● **TASK TO COMPLETE**: Count the lines in the records that contain the word "from", treating uppercase and lowercase as different, and reply with only that number.

● **SUPPLIED MATERIAL**:
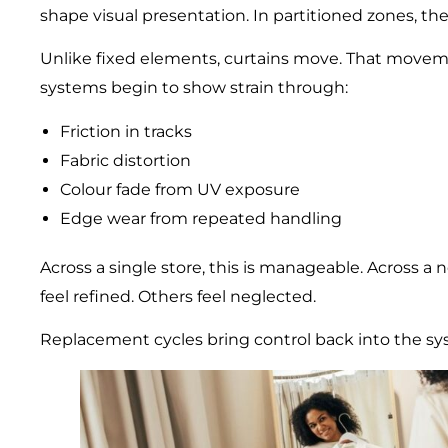
shape visual presentation. In partitioned zones, th
Unlike fixed elements, curtains move. That moveme
systems begin to show strain through:
Friction in tracks
Fabric distortion
Colour fade from UV exposure
Edge wear from repeated handling
Across a single store, this is manageable. Across a 
feel refined. Others feel neglected.
Replacement cycles bring control back into the sy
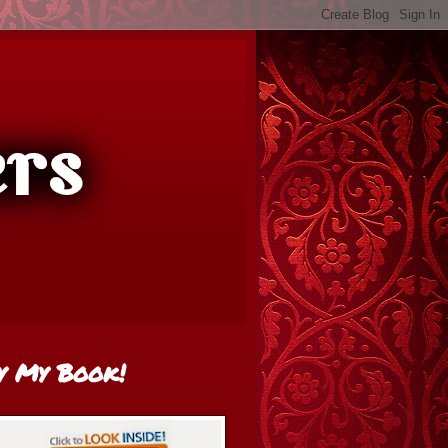
y My Book!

● **TASK RESPONSE**: 2